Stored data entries
Start of Block
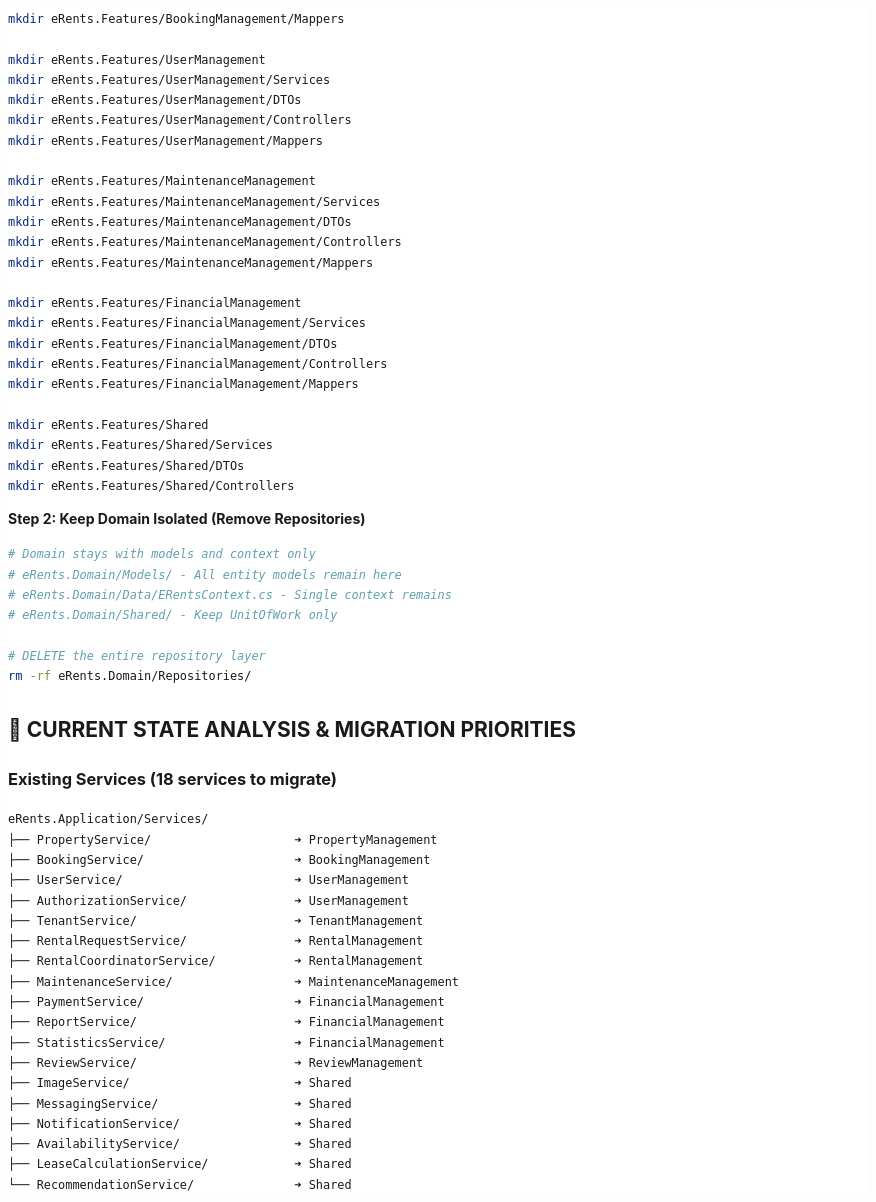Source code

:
 ```bash
mkdir eRents.Features/BookingManagement/Mappers

mkdir eRents.Features/UserManagement
mkdir eRents.Features/UserManagement/Services
mkdir eRents.Features/UserManagement/DTOs
mkdir eRents.Features/UserManagement/Controllers
mkdir eRents.Features/UserManagement/Mappers

mkdir eRents.Features/MaintenanceManagement
mkdir eRents.Features/MaintenanceManagement/Services
mkdir eRents.Features/MaintenanceManagement/DTOs
mkdir eRents.Features/MaintenanceManagement/Controllers
mkdir eRents.Features/MaintenanceManagement/Mappers

mkdir eRents.Features/FinancialManagement
mkdir eRents.Features/FinancialManagement/Services
mkdir eRents.Features/FinancialManagement/DTOs
mkdir eRents.Features/FinancialManagement/Controllers
mkdir eRents.Features/FinancialManagement/Mappers

mkdir eRents.Features/Shared
mkdir eRents.Features/Shared/Services
mkdir eRents.Features/Shared/DTOs
mkdir eRents.Features/Shared/Controllers
```

**Step 2: Keep Domain Isolated (Remove Repositories)**
```bash
# Domain stays with models and context only
# eRents.Domain/Models/ - All entity models remain here
# eRents.Domain/Data/ERentsContext.cs - Single context remains
# eRents.Domain/Shared/ - Keep UnitOfWork only

# DELETE the entire repository layer
rm -rf eRents.Domain/Repositories/
```

## 🎯 **CURRENT STATE ANALYSIS & MIGRATION PRIORITIES**

### **Existing Services (18 services to migrate)**
```
eRents.Application/Services/
├── PropertyService/                    ➜ PropertyManagement
├── BookingService/                     ➜ BookingManagement
├── UserService/                        ➜ UserManagement
├── AuthorizationService/               ➜ UserManagement
├── TenantService/                      ➜ TenantManagement
├── RentalRequestService/               ➜ RentalManagement
├── RentalCoordinatorService/           ➜ RentalManagement
├── MaintenanceService/                 ➜ MaintenanceManagement
├── PaymentService/                     ➜ FinancialManagement
├── ReportService/                      ➜ FinancialManagement
├── StatisticsService/                  ➜ FinancialManagement
├── ReviewService/                      ➜ ReviewManagement
├── ImageService/                       ➜ Shared
├── MessagingService/                   ➜ Shared
├── NotificationService/                ➜ Shared
├── AvailabilityService/                ➜ Shared
├── LeaseCalculationService/            ➜ Shared
└── RecommendationService/              ➜ Shared
```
End of Block
What you are asked to do: Leave out the pictures and reproduce the rest of the records exactly.

Answer space:
Source code

:
 ```bash
mkdir eRents.Features/BookingManagement/Mappers

mkdir eRents.Features/UserManagement
mkdir eRents.Features/UserManagement/Services
mkdir eRents.Features/UserManagement/DTOs
mkdir eRents.Features/UserManagement/Controllers
mkdir eRents.Features/UserManagement/Mappers

mkdir eRents.Features/MaintenanceManagement
mkdir eRents.Features/MaintenanceManagement/Services
mkdir eRents.Features/MaintenanceManagement/DTOs
mkdir eRents.Features/MaintenanceManagement/Controllers
mkdir eRents.Features/MaintenanceManagement/Mappers

mkdir eRents.Features/FinancialManagement
mkdir eRents.Features/FinancialManagement/Services
mkdir eRents.Features/FinancialManagement/DTOs
mkdir eRents.Features/FinancialManagement/Controllers
mkdir eRents.Features/FinancialManagement/Mappers

mkdir eRents.Features/Shared
mkdir eRents.Features/Shared/Services
mkdir eRents.Features/Shared/DTOs
mkdir eRents.Features/Shared/Controllers
```

**Step 2: Keep Domain Isolated (Remove Repositories)**
```bash
# Domain stays with models and context only
# eRents.Domain/Models/ - All entity models remain here
# eRents.Domain/Data/ERentsContext.cs - Single context remains
# eRents.Domain/Shared/ - Keep UnitOfWork only

# DELETE the entire repository layer
rm -rf eRents.Domain/Repositories/
```

## 🎯 **CURRENT STATE ANALYSIS & MIGRATION PRIORITIES**

### **Existing Services (18 services to migrate)**
```
eRents.Application/Services/
├── PropertyService/                    ➜ PropertyManagement
├── BookingService/                     ➜ BookingManagement
├── UserService/                        ➜ UserManagement
├── AuthorizationService/               ➜ UserManagement
├── TenantService/                      ➜ TenantManagement
├── RentalRequestService/               ➜ RentalManagement
├── RentalCoordinatorService/           ➜ RentalManagement
├── MaintenanceService/                 ➜ MaintenanceManagement
├── PaymentService/                     ➜ FinancialManagement
├── ReportService/                      ➜ FinancialManagement
├── StatisticsService/                  ➜ FinancialManagement
├── ReviewService/                      ➜ ReviewManagement
├── ImageService/                       ➜ Shared
├── MessagingService/                   ➜ Shared
├── NotificationService/                ➜ Shared
├── AvailabilityService/                ➜ Shared
├── LeaseCalculationService/            ➜ Shared
└── RecommendationService/              ➜ Shared
```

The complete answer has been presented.